## DIRECTIONS FOR THIS TASK
Beginning at the line containing "FAX:052-339-2345", repeat each line below exactly up to and including the line containing "asjid di Kabupaten Bandung". Do not repeat the pictures.
--------------------------------
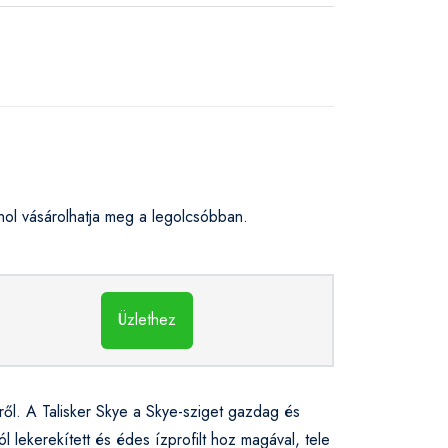
ol vásárolhatja meg a legolcsóbban.
Üzlethez
éről. A Talisker Skye a Skye-sziget gazdag és
jól lekerekített és édes ízprofilt hoz magával, tele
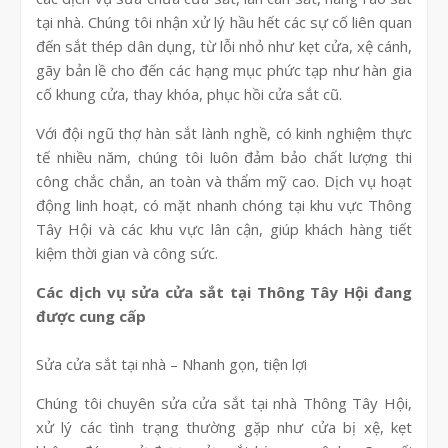
tại nhà. Chúng tôi nhận xử lý hầu hết các sự cố liên quan
đến sắt thép dân dụng, từ lỗi nhỏ như kẹt cửa, xệ cánh,
gãy bản lề cho đến các hạng mục phức tạp như hàn gia
cố khung cửa, thay khóa, phục hồi cửa sắt cũ.
Với đội ngũ thợ hàn sắt lành nghề, có kinh nghiệm thực
tế nhiều năm, chúng tôi luôn đảm bảo chất lượng thi
công chắc chắn, an toàn và thẩm mỹ cao. Dịch vụ hoạt
động linh hoạt, có mặt nhanh chóng tại khu vực Thông
Tây Hội và các khu vực lân cận, giúp khách hàng tiết
kiệm thời gian và công sức.
Các dịch vụ sửa cửa sắt tại Thông Tây Hội đang
được cung cấp
Sửa cửa sắt tại nhà – Nhanh gọn, tiện lợi
Chúng tôi chuyên sửa cửa sắt tại nhà Thông Tây Hội,
xử lý các tình trạng thường gặp như cửa bị xệ, kẹt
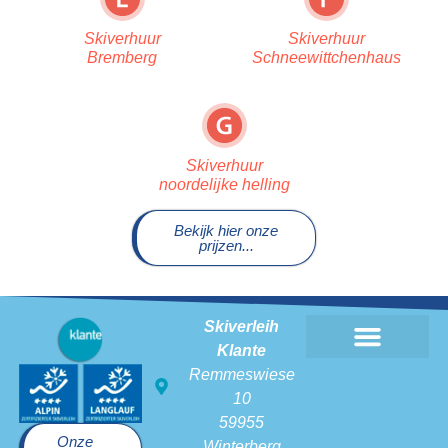
Skiverhuur
Skiverhuur
Bremberg
Schneewittchenhaus
Skiverhuur
noordelijke helling
Bekijk hier onze
prijzen...
Skiverleih
Klante
Skiverhuur Klante
Remmeswiese
10
59955
Onze
Winterberg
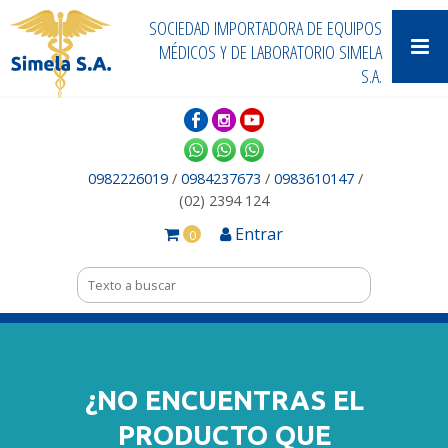
SOCIEDAD IMPORTADORA DE EQUIPOS
MÉDICOS Y DE LABORATORIO SIMELA
S.A.
0982226019
/
0984237673
/
0983610147
/
(02) 2394 124
Entrar
0
¿NO ENCUENTRAS EL
PRODUCTO QUE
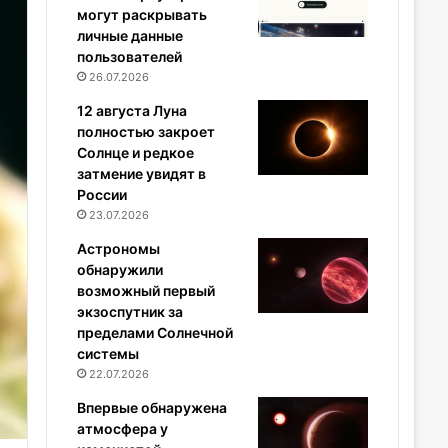
могут раскрывать
личные данные
пользователей
26.07.2026
12 августа Луна
полностью закроет
Солнце и редкое
затмение увидят в
России
23.07.2026
Астрономы
обнаружили
возможный первый
экзоспутник за
пределами Солнечной
системы
22.07.2026
Впервые обнаружена
атмосфера у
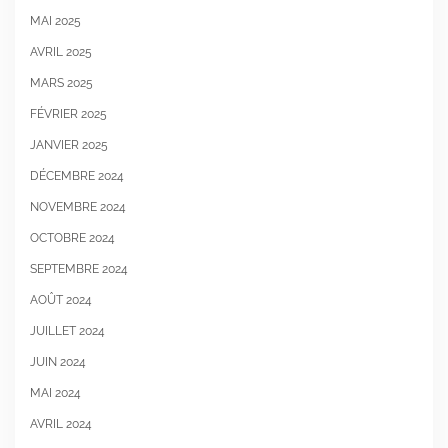
MAI 2025
AVRIL 2025
MARS 2025
FÉVRIER 2025
JANVIER 2025
DÉCEMBRE 2024
NOVEMBRE 2024
OCTOBRE 2024
SEPTEMBRE 2024
AOÛT 2024
JUILLET 2024
JUIN 2024
MAI 2024
AVRIL 2024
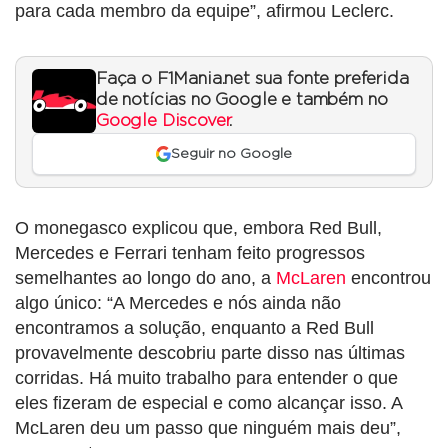
para cada membro da equipe”, afirmou Leclerc.
Faça o F1Mania.net sua fonte preferida
de notícias no Google e também no
Google Discover
.
Seguir no Google
O monegasco explicou que, embora Red Bull,
Mercedes e Ferrari tenham feito progressos
semelhantes ao longo do ano, a
McLaren
encontrou
algo único: “A Mercedes e nós ainda não
encontramos a solução, enquanto a Red Bull
provavelmente descobriu parte disso nas últimas
corridas. Há muito trabalho para entender o que
eles fizeram de especial e como alcançar isso. A
McLaren deu um passo que ninguém mais deu”,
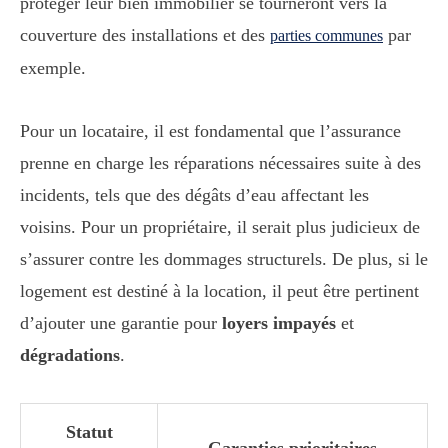
protéger leur bien immobilier se tourneront vers la
couverture des installations et des
par
parties communes
exemple.
Pour un locataire, il est fondamental que l’assurance
prenne en charge les réparations nécessaires suite à des
incidents, tels que des dégâts d’eau affectant les
voisins. Pour un propriétaire, il serait plus judicieux de
s’assurer contre les dommages structurels. De plus, si le
logement est destiné à la location, il peut être pertinent
d’ajouter une garantie pour
loyers impayés
et
dégradations
.
Statut
Garanties prioritaires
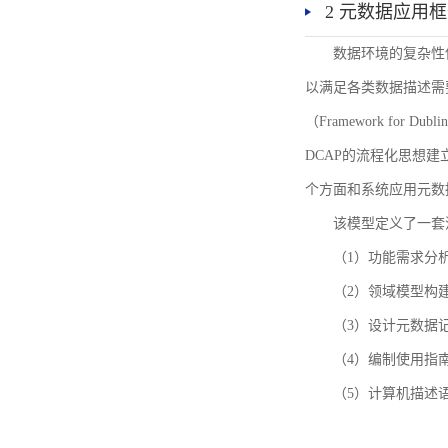
2 元数据应用
数据环境的复杂性
以满足各类数据描述需
（Framework for 
DCAP的流程化思想
个方面和系统应用元数
该模型定义了一套
（1）功能需求分
（2）领域模型构
（3）设计元数据
（4）编制使用指
（5）计算机描述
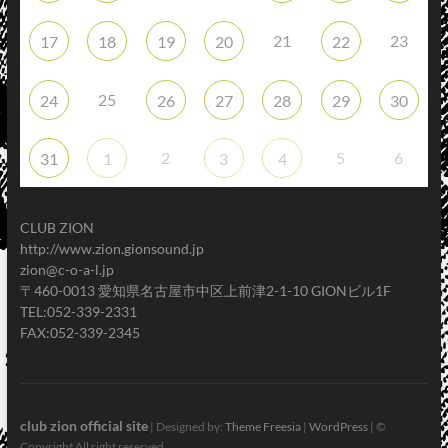
21
23
17
18
19
20
22
25
24
26
27
28
29
30
2
5
6
31
1
3
4
CLUB ZION
http://www.zion.gionsound.jp
zion@c-o-a-l.jp
〒460-0013 愛知県名古屋市中区上前津2-1-10 GIONビル1F
TEL:052-339-2331
FAX:052-339-2345
club zion official site
| Designed by:
Theme Freesia
|
WordPress
| ©
Copyright All right reserved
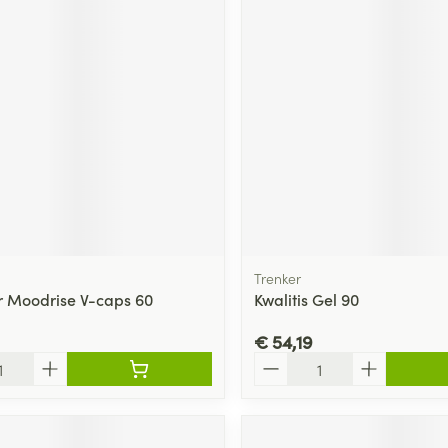
Trenker
r Moodrise V-caps 60
Kwalitis Gel 90
€ 54,19
Aantal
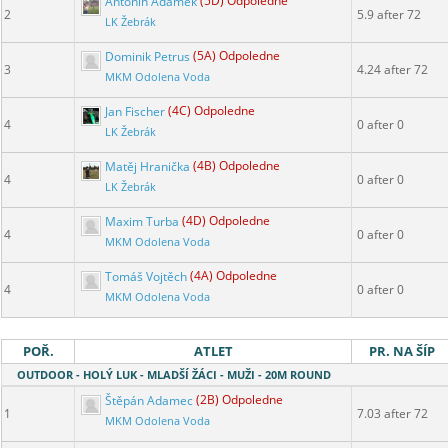
Antonín Adámek
(5D) Odpoledne
2
5.9 after 72
LK Žebrák
Dominik Petrus
(5A) Odpoledne
3
4.24 after 72
MKM Odolena Voda
Jan Fischer
(4C) Odpoledne
4
0 after 0
LK Žebrák
Matěj Hranička
(4B) Odpoledne
4
0 after 0
LK Žebrák
Maxim Turba
(4D) Odpoledne
4
0 after 0
MKM Odolena Voda
Tomáš Vojtěch
(4A) Odpoledne
4
0 after 0
MKM Odolena Voda
POŘ.
ATLET
PR. NA ŠÍP
OUTDOOR - HOLÝ LUK - MLADŠÍ ŽÁCI - MUŽI - 20M ROUND
Štěpán Adamec
(2B) Odpoledne
1
7.03 after 72
MKM Odolena Voda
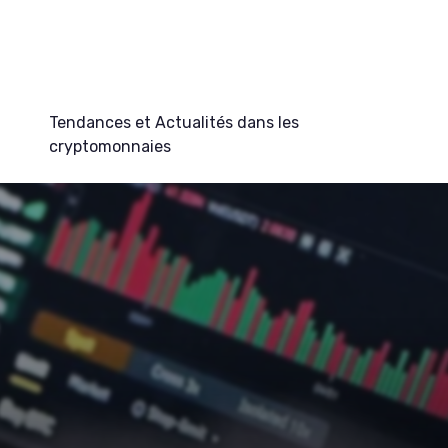
Tendances et Actualités dans les
cryptomonnaies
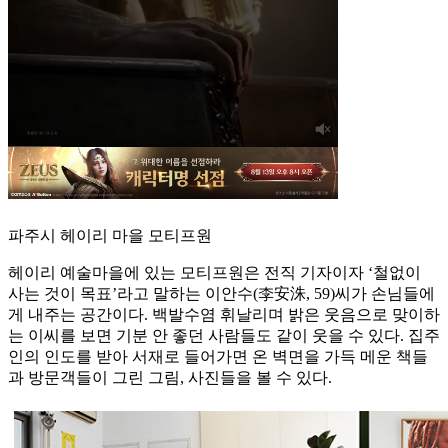
파주시 헤이리 마을 모티프원
헤이리 예술마을에 있는 모티프원은 전직 기자이자 ‘철없이
사는 것이 목표’라고 말하는 이안수(李安洙, 59)씨가 손님들에
게 내주는 공간이다. 백발수염 휘날리며 밝은 웃음으로 맞이하
는 이씨를 보면 기분 안 좋던 사람들도 같이 웃을 수 있다. 집주
인의 인도를 받아 서재로 들어가면 온 벽면을 가득 메운 책들
과 방문객들이 그린 그림, 사진들을 볼 수 있다.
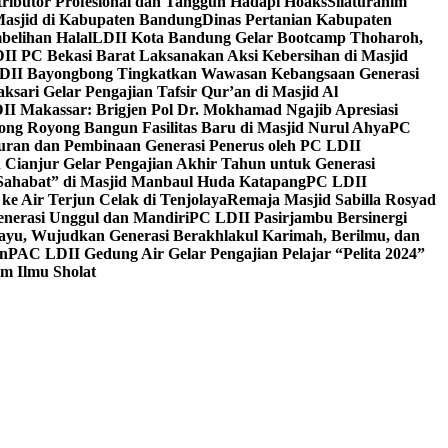
ntributor Profesional dan Tangguh Hadapi Hoaks
Silaturahim
asjid di Kabupaten Bandung
Dinas Pertanian Kabupaten
belihan Halal
LDII Kota Bandung Gelar Bootcamp Thoharoh,
I PC Bekasi Barat Laksanakan Aksi Kebersihan di Masjid
DII Bayongbong Tingkatkan Wawasan Kebangsaan Generasi
ari Gelar Pengajian Tafsir Qur’an di Masjid Al
II Makassar: Brigjen Pol Dr. Mokhamad Ngajib Apresiasi
ng Royong Bangun Fasilitas Baru di Masjid Nurul Ahya
PC
n dan Pembinaan Generasi Penerus oleh PC LDII
Cianjur Gelar Pengajian Akhir Tahun untuk Generasi
 Sahabat” di Masjid Manbaul Huda Katapang
PC LDII
ke Air Terjun Celak di Tenjolaya
Remaja Masjid Sabilla Rosyad
enerasi Unggul dan Mandiri
PC LDII Pasirjambu Bersinergi
ayu, Wujudkan Generasi Berakhlakul Karimah, Berilmu, dan
n
PAC LDII Gedung Air Gelar Pengajian Pelajar “Pelita 2024”
m Ilmu Sholat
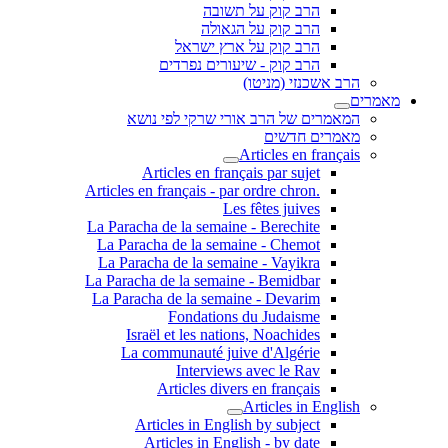
הרב קוק על תשובה
הרב קוק על הגאולה
הרב קוק על ארץ ישראל
הרב קוק - שיעורים נפרדים
הרב אשכנזי (מניטו)
מאמרים
המאמרים של הרב אורי שרקי לפי נושא
מאמרים חדשים
Articles en français
Articles en français par sujet
.Articles en français - par ordre chron
Les fêtes juives
La Paracha de la semaine - Berechite
La Paracha de la semaine - Chemot
La Paracha de la semaine - Vayikra
La Paracha de la semaine - Bemidbar
La Paracha de la semaine - Devarim
Fondations du Judaisme
Israël et les nations, Noachides
La communauté juive d'Algérie
Interviews avec le Rav
Articles divers en français
Articles in English
Articles in English by subject
Articles in English - by date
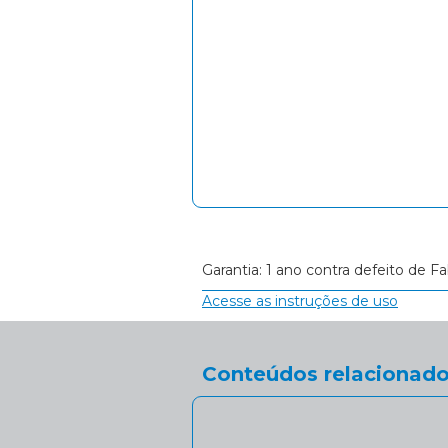
Garantia: 1 ano contra defeito de Fa
Acesse as instruções de uso
Conteúdos relacionado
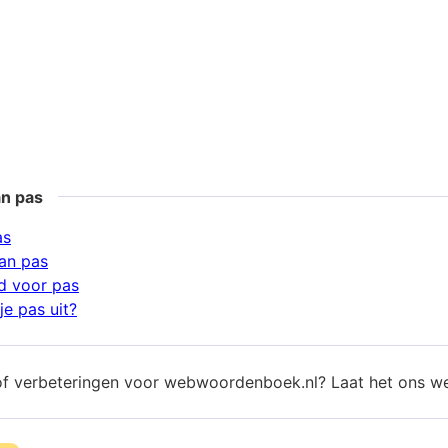
an pas
as
an pas
d voor pas
je pas uit?
of verbeteringen voor webwoordenboek.nl? Laat het ons w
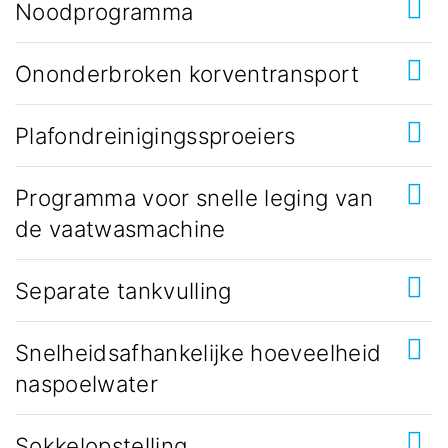
Noodprogramma
Ononderbroken korventransport
Plafondreinigingssproeiers
Programma voor snelle leging van
de vaatwasmachine
Separate tankvulling
Snelheidsafhankelijke hoeveelheid
naspoelwater
Sokkelopstelling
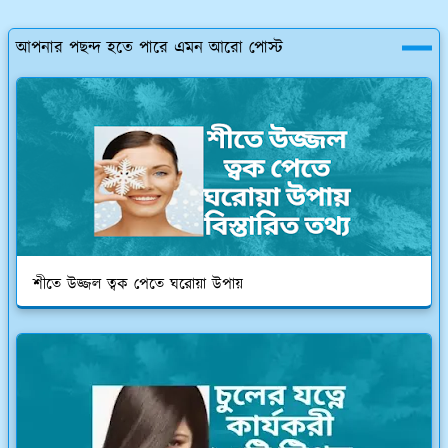
আপনার পছন্দ হতে পারে এমন আরো পোস্ট
শীতে উজ্জল ত্বক পেতে ঘরোয়া উপায়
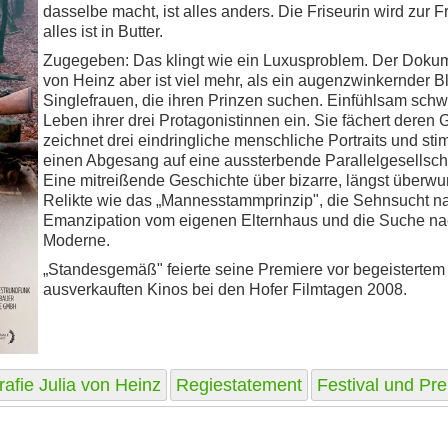
dasselbe macht, ist alles anders. Die Friseurin wird zur Fr
alles ist in Butter.
Zugegeben: Das klingt wie ein Luxusproblem. Der Dokume
von Heinz aber ist viel mehr, als ein augenzwinkernder Bl
Singlefrauen, die ihren Prinzen suchen. Einfühlsam schwin
Leben ihrer drei Protagonistinnen ein. Sie fächert deren 
zeichnet drei eindringliche menschliche Portraits und sti
einen Abgesang auf eine aussterbende Parallelgesellscha
Eine mitreißende Geschichte über bizarre, längst überw
Relikte wie das „Mannesstammprinzip", die Sehnsucht na
Emanzipation vom eigenen Elternhaus und die Suche na
Moderne.
„Standesgemäß" feierte seine Premiere vor begeistertem
ausverkauften Kinos bei den Hofer Filmtagen 2008.
rafie Julia von Heinz
Regiestatement
Festival und Pre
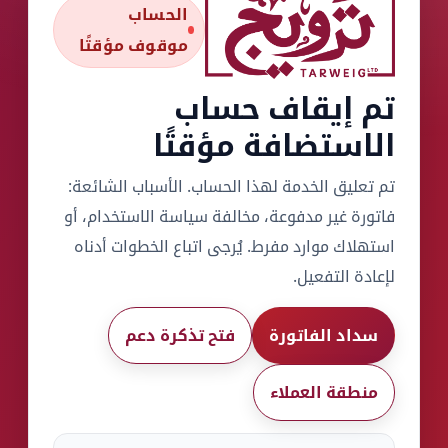
الحساب
موقوف مؤقتًا
تم إيقاف حساب
الاستضافة مؤقتًا
تم تعليق الخدمة لهذا الحساب. الأسباب الشائعة:
فاتورة غير مدفوعة، مخالفة سياسة الاستخدام، أو
استهلاك موارد مفرط. يُرجى اتباع الخطوات أدناه
لإعادة التفعيل.
سداد الفاتورة
فتح تذكرة دعم
منطقة العملاء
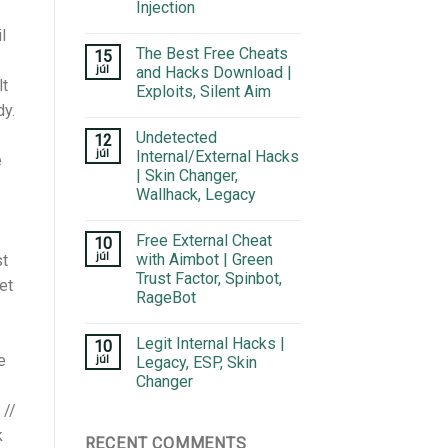
Injection
l
The Best Free Cheats
15
júl
and Hacks Download |
lt
Exploits, Silent Aim
dy.
Undetected
12
júl
Internal/External Hacks
e
| Skin Changer,
Wallhack, Legacy
Free External Cheat
10
júl
with Aimbot | Green
st
Trust Factor, Spinbot,
et
RageBot
Legit Internal Hacks |
10
e
júl
Legacy, ESP, Skin
Changer
 //
k
RECENT COMMENTS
--------------------------------
## WRITTEN ANSWER
FAX:052-339-2345
club zion official site
| Designed by:
Theme Freesia
|
WordPress
| ©
Copyright All right reserved
Trenker
r Moodrise V-caps 60
Kwalitis Gel 90
€ 54,19
Aantal
Antonín Adámek
(5D) Odpoledne
2
5.9 after 72
LK Žebrák
Dominik Petrus
(5A) Odpoledne
3
4.24 after 72
MKM Odolena Voda
Jan Fischer
(4C) Odpoledne
4
0 after 0
LK Žebrák
Matěj Hranička
(4B) Odpoledne
4
0 after 0
LK Žebrák
Maxim Turba
(4D) Odpoledne
4
0 after 0
MKM Odolena Voda
Tomáš Vojtěch
(4A) Odpoledne
4
0 after 0
MKM Odolena Voda
POŘ.
ATLET
PR. NA ŠÍP
OUTDOOR - HOLÝ LUK - MLADŠÍ ŽÁCI - MUŽI - 20M ROUND
Štěpán Adamec
(2B) Odpoledne
1
7.03 after 72
MKM Odolena Voda
Tendances et Actualités dans les
cryptomonnaies
파주시 헤이리 마을 모티프원
헤이리 예술마을에 있는 모티프원은 전직 기자이자 ‘철없이
사는 것이 목표’라고 말하는 이안수(李安洙, 59)씨가 손님들에
게 내주는 공간이다. 백발수염 휘날리며 밝은 웃음으로 맞이하
는 이씨를 보면 기분 안 좋던 사람들도 같이 웃을 수 있다. 집주
인의 인도를 받아 서재로 들어가면 온 벽면을 가득 메운 책들
과 방문객들이 그린 그림, 사진들을 볼 수 있다.
ntributor Profesional dan Tangguh Hadapi Hoaks
Silaturahim
asjid di Kabupaten Bandung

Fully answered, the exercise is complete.